▸ Task requirements:
Write out the text of all the records below, line for line and unchanged, but leave out the pictures.

▸ Materials provided:
+---+
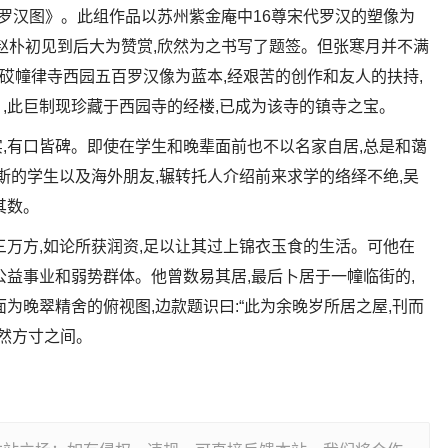
印《罗汉图》。此组作品以苏州紫金庵中16尊宋代罗汉的塑像为
。赵朴初见到后大为赞赏,欣然为之书写了题签。但张寒月并不满
以砹幢律寺西园五百罗汉像为蓝本,经艰苦的创作和友人的扶持,
,此巨制现珍藏于西园寺的经楼,已成为该寺的镇寺之宝。
,有口皆碑。即使在学生和晚辈面前也不以名家自居,总是和蔼
斯的学生以及海外朋友,辗转托人介绍前来求学的络绎不绝,吴
其数。
三万方,如论所获润资,足以让其过上锦衣玉食的生活。可他在
公益事业和弱势群体。他曾数易其居,最后卜居于一幢临街的,
为晚翠精舍的俯视图,边款题识曰:“此为余晚岁所居之屋,刊而
跃然方寸之间。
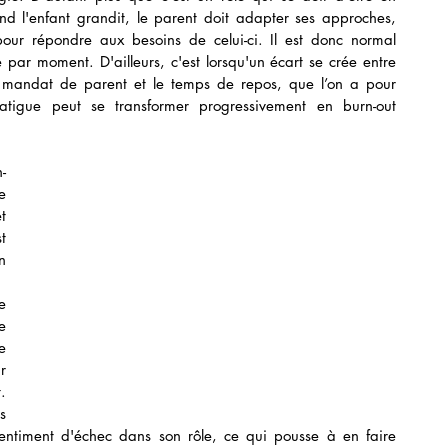
nd l'enfant grandit, le parent doit adapter ses approches, 
our répondre aux besoins de celui-ci. Il est donc normal 
le par moment. D'ailleurs, c'est lorsqu'un écart se crée entre 
n mandat de parent et le temps de repos, que l’on a pour 
atigue peut se transformer progressivement en burn-out 
-
 
 
 
 
 
 
 
 
 
 
sentiment d'échec dans son rôle, ce qui pousse à en faire 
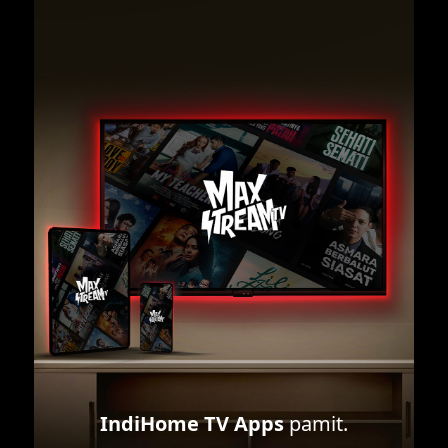
IndiHome TV Apps
pamit.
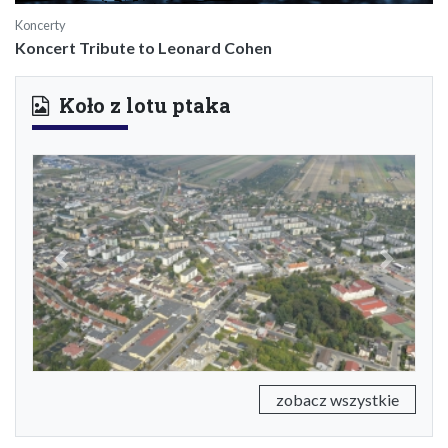
Koncerty
Koncert Tribute to Leonard Cohen
Koło z lotu ptaka
Previous
Next
zobacz wszystkie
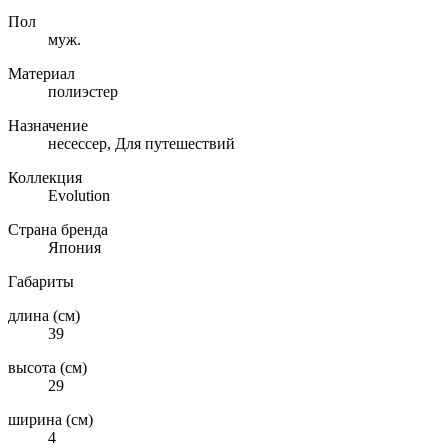
Пол
муж.
Материал
полиэстер
Назначение
несессер, Для путешествий
Коллекция
Evolution
Страна бренда
Япония
Габариты
длина (см)
39
высота (см)
29
ширина (см)
4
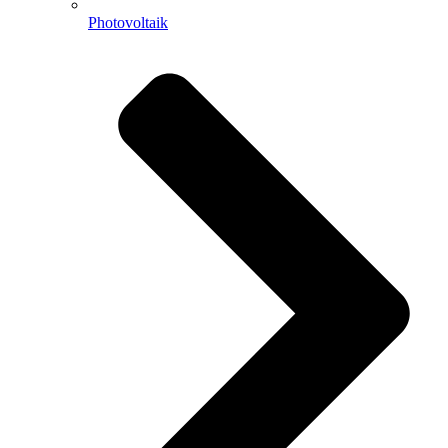
Photovoltaik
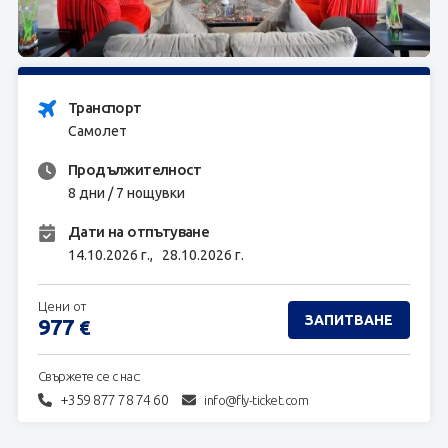
ЗАПИТВАНЕ
Транспорт
Самолет
Продължителност
8 дни / 7 нощувки
Дати на отпътуване
14.10.2026 г.,
28.10.2026 г.
Цени от
ЗАПИТВАНЕ
977
€
Свържете се с нас:
+359 877 78 74 60
info@fly-ticket.com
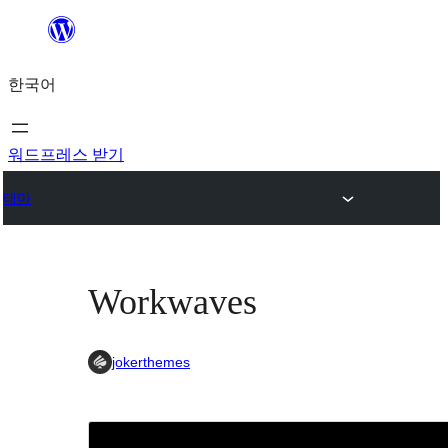
콘
텐
한국어
츠
로
바
워드프레스 받기
로
테마
가
기
Workwaves
jokerthemes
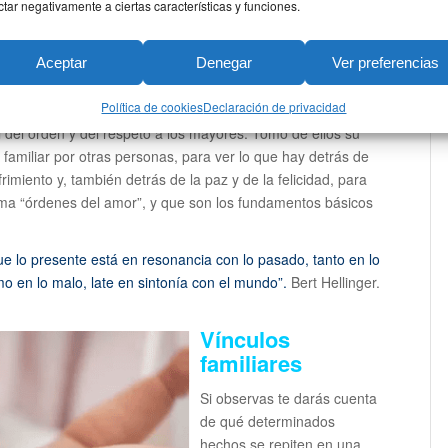
durante 16 años con los zulús en Sudáfrica, tuvo una
ctar negativamente a ciertas características y funciones.
ersa, en múltiples disciplinas.
Aceptar
Denegar
Ver preferencias
ones Familiares, fruto de su reflexión filosófica y la
lver conflictos, en convivencia con las tribus zulús. De los
Política de cookies
Declaración de privacidad
 los seres humanos de alinearse a sí mismos con las
l del orden y del respeto a los mayores. Tomo de ellos su
 familiar por otras personas, para ver lo que hay detrás de
frimiento y, también detrás de la paz y de la felicidad, para
llama “órdenes del amor”, y que son los fundamentos básicos
 lo presente está en resonancia con lo pasado, tanto en lo
 en lo malo, late en sintonía con el mundo”.
Bert Hellinger.
Vínculos
familiares
Si observas te darás cuenta
de qué determinados
hechos se repiten en una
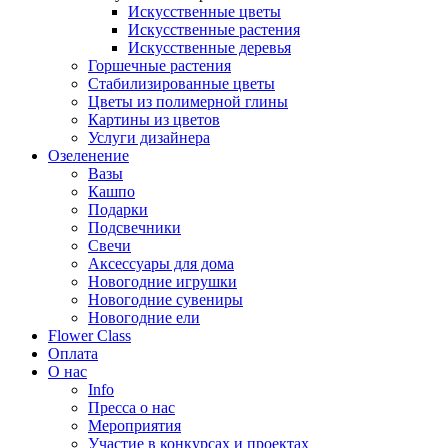
Искусственные цветы
Искусственные растения
Искусственные деревья
Горшечные растения
Стабилизированные цветы
Цветы из полимерной глины
Картины из цветов
Услуги дизайнера
Озеленение
Вазы
Кашпо
Подарки
Подсвечники
Свечи
Аксессуары для дома
Новогодние игрушки
Новогодние сувениры
Новогодние ели
Flower Class
Оплата
О нас
Info
Пресса о нас
Мероприятия
Участие в конкурсах и проектах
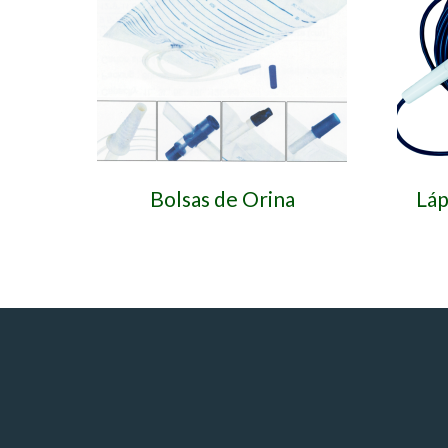
Bolsas de Orina
Láp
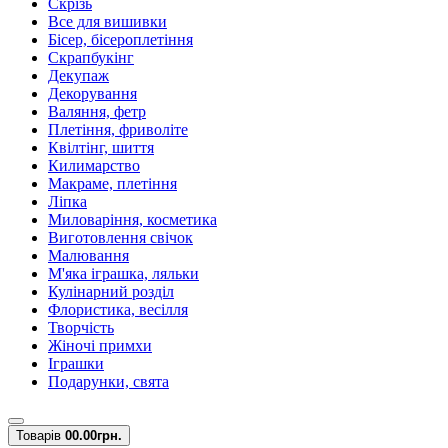
Скрізь
Все для вишивки
Бісер, бісероплетіння
Скрапбукінг
Декупаж
Декорування
Валяння, фетр
Плетіння, фриволіте
Квілтінг, шиття
Килимарство
Макраме, плетіння
Ліпка
Миловаріння, косметика
Виготовлення свічок
Малювання
М'яка іграшка, ляльки
Кулінарний розділ
Флористика, весілля
Творчість
Жіночі примхи
Іграшки
Подарунки, свята
Товарів
0
0.00грн.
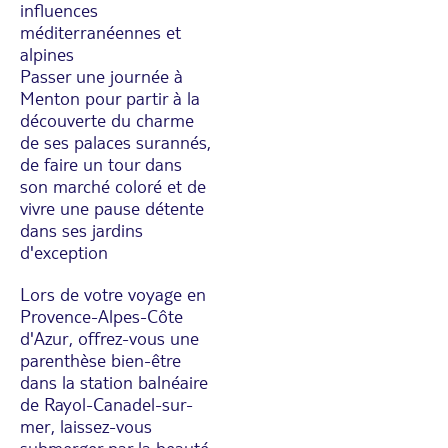
influences
méditerranéennes et
alpines
Passer une journée à
Menton pour partir à la
découverte du charme
de ses palaces surannés,
de faire un tour dans
son marché coloré et de
vivre une pause détente
dans ses jardins
d'exception
Lors de votre voyage en
Provence-Alpes-Côte
d'Azur, offrez-vous une
parenthèse bien-être
dans la station balnéaire
de Rayol-Canadel-sur-
mer, laissez-vous
submerger par la beauté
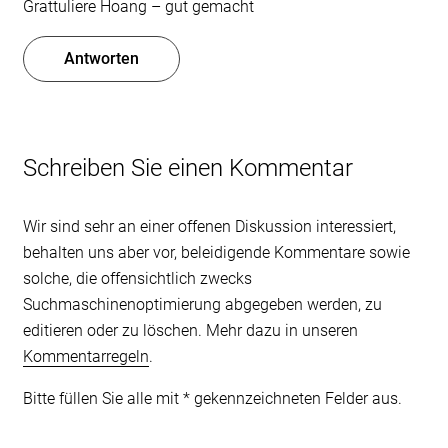
Grattuliere Hoang – gut gemacht
Antworten
Schreiben Sie einen Kommentar
Wir sind sehr an einer offenen Diskussion interessiert,
behalten uns aber vor, beleidigende Kommentare sowie
solche, die offensichtlich zwecks
Suchmaschinenoptimierung abgegeben werden, zu
editieren oder zu löschen. Mehr dazu in unseren
Kommentarregeln
.
Bitte füllen Sie alle mit * gekennzeichneten Felder aus.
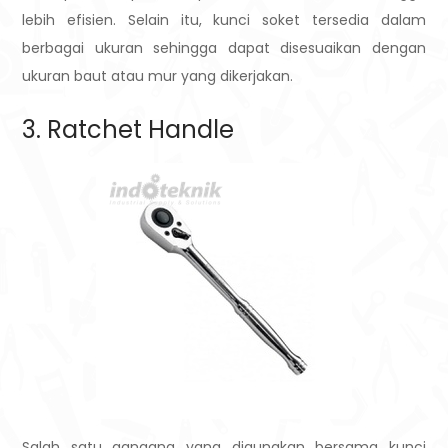
lebih efisien. Selain itu, kunci soket tersedia dalam
berbagai ukuran sehingga dapat disesuaikan dengan
ukuran baut atau mur yang dikerjakan.
3. Ratchet Handle
Salah satu gangang yang digunakan bersama kunci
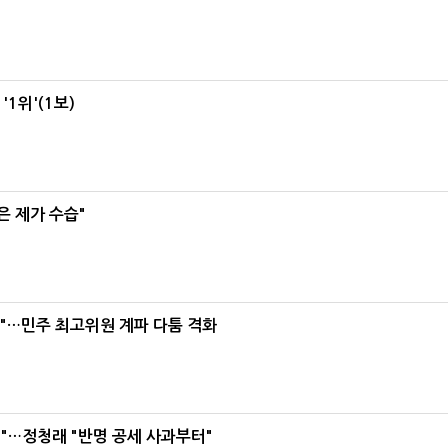
1위'(1보)
은 제가 수습"
라"…민주 최고위원 계파 다툼 격화
"…정청래 "반명 공세 사과부터"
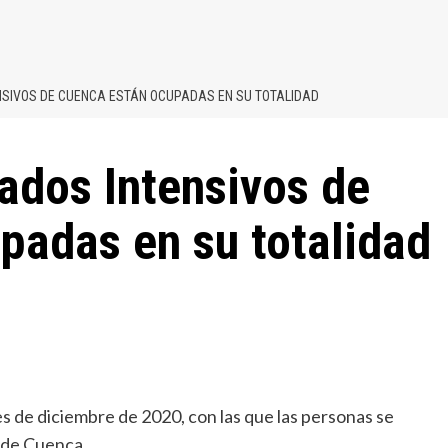
NSIVOS DE CUENCA ESTÁN OCUPADAS EN SU TOTALIDAD
ados Intensivos de
padas en su totalidad
s de diciembre de 2020, con las que las personas se
s de Cuenca.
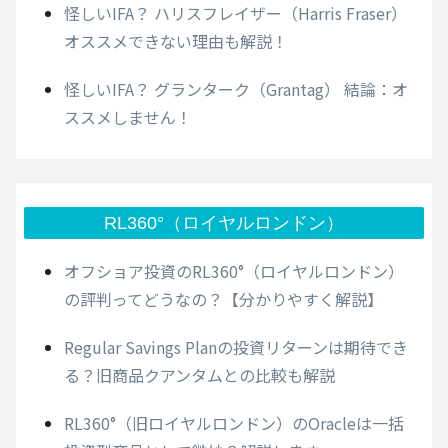
怪しいIFA？ ハリスフレイザー（Harris Fraser）
オススメできない理由も解説！
怪しいIFA？ グランターク（Grantag） 結論：オ
ススメしません！
RL360°（ロイヤルロンドン）
オフショア投資のRL360°（ロイヤルロンドン）
の評判ってどうなの？【分かりやすく解説】
Regular Savings Planの投資リターンは期待でき
る？旧商品クアンタムとの比較も解説
RL360°（旧ロイヤルロンドン）のOracleは一括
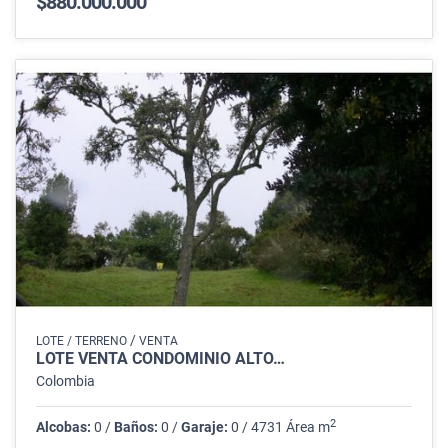
$880.000.000
/
LOTE / TERRENO
VENTA
LOTE VENTA CONDOMINIO ALTO…
Colombia
2
Alcobas:
0 /
Baños:
0 /
Garaje:
0 / 4731 Área m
+---+
▸ Solution for this task:
印《罗汉图》。此组作品以苏州紫金庵中16尊宋代罗汉的塑像为
。赵朴初见到后大为赞赏,欣然为之书写了题签。但张寒月并不满
以砹幢律寺西园五百罗汉像为蓝本,经艰苦的创作和友人的扶持,
,此巨制现珍藏于西园寺的经楼,已成为该寺的镇寺之宝。
,有口皆碑。即使在学生和晚辈面前也不以名家自居,总是和蔼
斯的学生以及海外朋友,辗转托人介绍前来求学的络绎不绝,吴
其数。
三万方,如论所获润资,足以让其过上锦衣玉食的生活。可他在
公益事业和弱势群体。他曾数易其居,最后卜居于一幢临街的,
为晚翠精舍的俯视图,边款题识曰:“此为余晚岁所居之屋,刊而
跃然方寸之间。
nd l'enfant grandit, le parent doit adapter ses approches, 
our répondre aux besoins de celui-ci. Il est donc normal 
le par moment. D'ailleurs, c'est lorsqu'un écart se crée entre 
n mandat de parent et le temps de repos, que l’on a pour 
atigue peut se transformer progressivement en burn-out 
-
 
 
 
 
 
 
 
 
 
 
sentiment d'échec dans son rôle, ce qui pousse à en faire 
IndiHome TV Apps
pamit.
Koncerty
Koncert Tribute to Leonard Cohen
Koło z lotu ptaka
Previous
Next
zobacz wszystkie
Пол
муж.
Материал
полиэстер
Назначение
несессер, Для путешествий
Коллекция
Evolution
Страна бренда
Япония
Габариты
длина (см)
39
высота (см)
29
ширина (см)
4
Photovoltaik
ЗАПИТВАНЕ
Транспорт
Самолет
Продължителност
8 дни / 7 нощувки
Дати на отпътуване
14.10.2026 г.,
28.10.2026 г.
Цени от
ЗАПИТВАНЕ
977
€
Свържете се с нас:
+359 877 78 74 60
info@fly-ticket.com
콘
텐
한국어
츠
로
바
워드프레스 받기
로
테마
가
기
Workwaves
jokerthemes
durante 16 años con los zulús en Sudáfrica, tuvo una
ctar negativamente a ciertas características y funciones.
ersa, en múltiples disciplinas.
Aceptar
Denegar
Ver preferencias
ones Familiares, fruto de su reflexión filosófica y la
lver conflictos, en convivencia con las tribus zulús. De los
Política de cookies
Declaración de privacidad
 los seres humanos de alinearse a sí mismos con las
l del orden y del respeto a los mayores. Tomo de ellos su
 familiar por otras personas, para ver lo que hay detrás de
frimiento y, también detrás de la paz y de la felicidad, para
llama “órdenes del amor”, y que son los fundamentos básicos
 lo presente está en resonancia con lo pasado, tanto en lo
 en lo malo, late en sintonía con el mundo”.
Bert Hellinger.
Vínculos
familiares
Si observas te darás cuenta
de qué determinados
hechos se repiten en una
Искусственные цветы
Искусственные растения
Искусственные деревья
Горшечные растения
Стабилизированные цветы
Цветы из полимерной глины
Картины из цветов
Услуги дизайнера
Озеленение
Вазы
Кашпо
Подарки
Подсвечники
Свечи
Аксессуары для дома
Новогодние игрушки
Новогодние сувениры
Новогодние ели
Flower Class
Оплата
О нас
Info
Пресса о нас
Мероприятия
Участие в конкурсах и проектах
Bolsas de Orina
Láp
Скрізь
Все для вишивки
Бісер, бісероплетіння
Скрапбукінг
Декупаж
Декорування
Валяння, фетр
Плетіння, фриволіте
Квілтінг, шиття
Килимарство
Макраме, плетіння
Ліпка
Миловаріння, косметика
Виготовлення свічок
Малювання
М'яка іграшка, ляльки
Кулінарний розділ
Флористика, весілля
Творчість
Жіночі примхи
Іграшки
Подарунки, свята
Товарів
0
0.00грн.
influences
méditerranéennes et
alpines
Passer une journée à
Menton pour partir à la
découverte du charme
de ses palaces surannés,
de faire un tour dans
son marché coloré et de
vivre une pause détente
dans ses jardins
d'exception
Lors de votre voyage en
Provence-Alpes-Côte
d'Azur, offrez-vous une
parenthèse bien-être
dans la station balnéaire
de Rayol-Canadel-sur-
mer, laissez-vous
submerger par la beauté
Grattuliere Hoang – gut gemacht
Antworten
Schreiben Sie einen Kommentar
Wir sind sehr an einer offenen Diskussion interessiert,
behalten uns aber vor, beleidigende Kommentare sowie
solche, die offensichtlich zwecks
Suchmaschinenoptimierung abgegeben werden, zu
editieren oder zu löschen. Mehr dazu in unseren
Kommentarregeln
.
Bitte füllen Sie alle mit * gekennzeichneten Felder aus.
lebih efisien. Selain itu, kunci soket tersedia dalam
berbagai ukuran sehingga dapat disesuaikan dengan
ukuran baut atau mur yang dikerjakan.
3. Ratchet Handle
Salah satu gangang yang digunakan bersama kunci
1위'(1보)
은 제가 수습"
라"…민주 최고위원 계파 다툼 격화
"…정청래 "반명 공세 사과부터"
NSIVOS DE CUENCA ESTÁN OCUPADAS EN SU TOTALIDAD
ados Intensivos de
padas en su totalidad
s de diciembre de 2020, con las que las personas se
s de Cuenca.
怪しいIFA？ ハリスフレイザー（Harris Fraser）
オススメできない理由も解説！
怪しいIFA？ グランターク（Grantag） 結論：オ
ススメしません！
RL360°（ロイヤルロンドン）
オフショア投資のRL360°（ロイヤルロンドン）
の評判ってどうなの？【分かりやすく解説】
Regular Savings Planの投資リターンは期待でき
る？旧商品クアンタムとの比較も解説
RL360°（旧ロイヤルロンドン）のOracleは一括
$880.000.000
/
LOTE / TERRENO
VENTA
LOTE VENTA CONDOMINIO ALTO…
Colombia
2
Alcobas:
0 /
Baños:
0 /
Garaje:
0 / 4731 Área m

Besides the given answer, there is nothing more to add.